The Minister for the Environment and Whale-Watching Stephen Palmer said last week the new bill was a natural consequence of the measures currently being taken against pest plants and weeds which has seen the banning from sale of various kinds of palms, those pretty agapanthus on roadsides and in gardens, and noxious weeds such as old man’s beard.

“If we are going to pay full respect to the native fauna and flora of Aotearoa then these are essential measures. There will be a bedding-in period when it comes to the compulsory acquisition of all domestic pets but after that time we will prosecute to the full extent of the law anyone caught harbouring offending animals like kittens, puppies, guinea pigs, horses and so on.”

Support for the move against imported plants and animals -- which have been declared illegal under new provisions in the amended Biosecurity Act passed last month -- has come from some unexpected quarters.

In a meeting at the Orewa Lions Club on Saturday prominent members of National, New Zealand First and the National Front were quick to suggest the provisions of the bill be extended to members of exotic immigrant communities.

“Some will call this racist I am sure,” said one member of New Zealand’s National Front who did not want to be identified, “but you have to look at these things in a cool and logical manner.

“The exotic plants were a problem so we ripped them out, and the exotic animals are a menace so we have procedures in place for their humane eradication.
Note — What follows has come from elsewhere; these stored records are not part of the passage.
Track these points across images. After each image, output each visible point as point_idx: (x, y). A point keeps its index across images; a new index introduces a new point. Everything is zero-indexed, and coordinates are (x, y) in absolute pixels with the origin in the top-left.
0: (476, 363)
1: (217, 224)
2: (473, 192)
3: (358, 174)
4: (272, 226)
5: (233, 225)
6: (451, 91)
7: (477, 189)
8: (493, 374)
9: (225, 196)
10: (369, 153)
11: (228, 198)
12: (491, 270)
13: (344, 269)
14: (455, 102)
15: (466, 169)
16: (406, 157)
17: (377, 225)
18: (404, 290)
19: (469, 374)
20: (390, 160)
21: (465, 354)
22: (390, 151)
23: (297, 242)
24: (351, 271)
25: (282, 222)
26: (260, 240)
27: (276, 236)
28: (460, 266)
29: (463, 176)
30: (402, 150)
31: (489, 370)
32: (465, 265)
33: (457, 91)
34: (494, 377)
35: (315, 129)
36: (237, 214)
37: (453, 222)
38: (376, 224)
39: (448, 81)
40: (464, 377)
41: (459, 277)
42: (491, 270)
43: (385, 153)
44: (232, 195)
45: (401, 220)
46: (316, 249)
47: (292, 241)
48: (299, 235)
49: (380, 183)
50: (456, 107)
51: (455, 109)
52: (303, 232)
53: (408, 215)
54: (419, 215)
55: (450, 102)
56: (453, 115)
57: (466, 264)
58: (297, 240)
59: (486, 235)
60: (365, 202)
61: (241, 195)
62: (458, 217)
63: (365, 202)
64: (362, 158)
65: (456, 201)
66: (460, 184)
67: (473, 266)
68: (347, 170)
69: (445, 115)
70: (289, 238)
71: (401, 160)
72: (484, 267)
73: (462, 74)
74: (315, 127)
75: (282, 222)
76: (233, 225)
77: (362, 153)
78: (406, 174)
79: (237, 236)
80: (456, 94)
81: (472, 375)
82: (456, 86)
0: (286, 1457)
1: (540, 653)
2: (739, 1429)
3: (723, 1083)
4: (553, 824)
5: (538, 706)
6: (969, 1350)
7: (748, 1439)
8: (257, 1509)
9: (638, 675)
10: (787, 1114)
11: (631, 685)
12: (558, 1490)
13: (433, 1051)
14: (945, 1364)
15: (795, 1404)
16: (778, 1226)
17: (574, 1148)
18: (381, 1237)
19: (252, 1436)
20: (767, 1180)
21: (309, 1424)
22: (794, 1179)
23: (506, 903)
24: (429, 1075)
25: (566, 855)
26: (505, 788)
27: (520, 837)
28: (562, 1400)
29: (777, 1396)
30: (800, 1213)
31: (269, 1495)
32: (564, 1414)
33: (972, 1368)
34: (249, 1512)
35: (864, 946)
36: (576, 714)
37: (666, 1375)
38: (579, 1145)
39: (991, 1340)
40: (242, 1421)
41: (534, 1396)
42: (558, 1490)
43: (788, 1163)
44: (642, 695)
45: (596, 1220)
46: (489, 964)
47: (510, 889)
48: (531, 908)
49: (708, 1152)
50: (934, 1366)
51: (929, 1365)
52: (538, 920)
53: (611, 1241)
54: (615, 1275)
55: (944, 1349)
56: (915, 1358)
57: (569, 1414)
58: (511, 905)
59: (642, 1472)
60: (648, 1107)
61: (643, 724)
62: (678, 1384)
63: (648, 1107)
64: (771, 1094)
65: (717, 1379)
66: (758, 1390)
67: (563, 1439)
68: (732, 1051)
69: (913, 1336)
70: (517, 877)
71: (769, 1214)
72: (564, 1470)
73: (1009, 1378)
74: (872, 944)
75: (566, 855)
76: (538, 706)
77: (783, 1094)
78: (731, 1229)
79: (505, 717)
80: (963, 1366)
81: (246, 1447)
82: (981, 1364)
The tell-on-a-traitor campaign worked well in the plants issue and we had any number of people coming forward to identify neighbours, friends or family members who still had a phoenix palm or English ivy in their gardens.

“It was especially gratifying that children were prepared to inform the authorities if their parents or caregivers were offending in this manner.

“I am sure the same patriotic energy will apply to the eradication of noxious imported animals, and immigrants.

“Given the right set of social conditions -- and targeted education of the young -- we could quickly identify and isolate migrant communities and then formulate a humane series of protocols for their deportation.

"Or whatever other procedure we deem necessary at that time to deal with them.”